People who think they could take the course in a walk might be surprised that there's some coursework, as there is in all physical-fitness classes at UT. There's a short paper on fitness required, and a multiple-choice final exam. And, of course, there's a whole lot of walking. In a typical day, students may walk as much as two miles, or be involved in other exercises involving frisbees or a modified walking soccer. Instructors help students assess their fitness based on their heart rate after a mile walk and then try to improve it.

Catignani admits the course is not for everybody. However, looking around, he estimates "80 percent of the students on campus would benefit" from the walking class.

The walking course is listed in the UT catalog as "a course for those wishing to begin a fitness program." When you read a phrase like that, you don't necessarily think of a player in one of the nation's leading football programs.

Howley and Catignani admit that Physical Education: Walking wasn't designed for varsity athletes—but they both stop short of saying it's inappropriate for any given UT football player to take the course. There's no rule against them taking it, they say. And they might even learn something about life fitness skills that their football trainer doesn't teach. There are different kinds of fitness, and the fitness required for breaking through the line and tackling a quarterback isn't necessarily the same kind of fitness that leads to a long and vigorous life. "Studies have found that athletes live no longer than anybody else," says Catignani.

Howley likens athletes taking the walking course to someone who's already adept at a foreign language taking an introductory course just to give them a breather from an otherwise formidable schedule. "There's no higher percentage of athletes in Walking than in any other class," says Catignani. Howley estimates it's about five percent.

As for how an athlete might flunk a course like that, it's a tougher question. "They either chose not to show up," he says, "or they completely bombed the written exam."

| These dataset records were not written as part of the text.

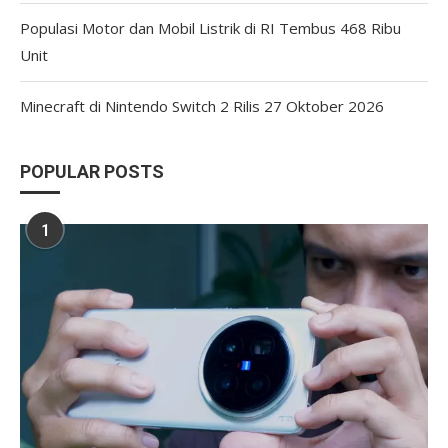
Populasi Motor dan Mobil Listrik di RI Tembus 468 Ribu
Unit
Minecraft di Nintendo Switch 2 Rilis 27 Oktober 2026
POPULAR POSTS
1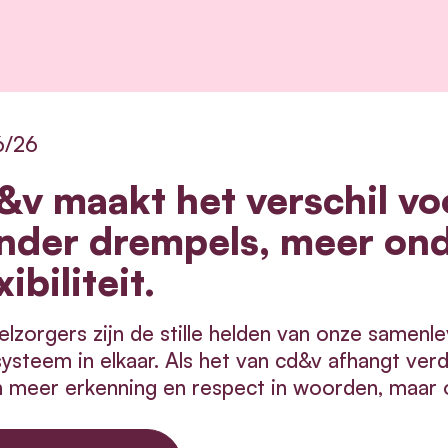
6/26
&v maakt het verschil vo
nder drempels, meer on
xibiliteit.
lzorgers zijn de stille helden van onze samenle
ysteem in elkaar.
Als het van cd&v afhangt ver
n meer erkenning en respect in woorden, maar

The controversy about whether all football Vols are real college students aside, Catignani is passionate about the value of his courses. He sounds as if he'd like to flunk Knoxville. "I don't even want to get into how bad a city Knoxville is for walking," he says. Of pedestrian accessibility, he adds, "We don't even do a good job of it on campus, although we're trying to do a better job." He mentions long-term plans to place parking garages on the outer perimeter of campus, a strategy of which he approves.

"We're here in the fattest state in the union," Catignani says. "We have real health problems," he says, many of which would be ameliorated with a regular exercise program.

To Catignani, the walking course is one of the things that makes UT a real university. He sees a large part of UT's mission to be improving students' quality of life in comprehensive respects, as opposed to training them for jobs. When Catignani hears criticism of his physical education courses, he says, "I'm afraid we're going away from the liberal idea of what education is about," he says. "I'm afraid we're going to turn into a dadgum trade school."

As long as UT offers Physical Education: Walking, it's safe to say that it won't be.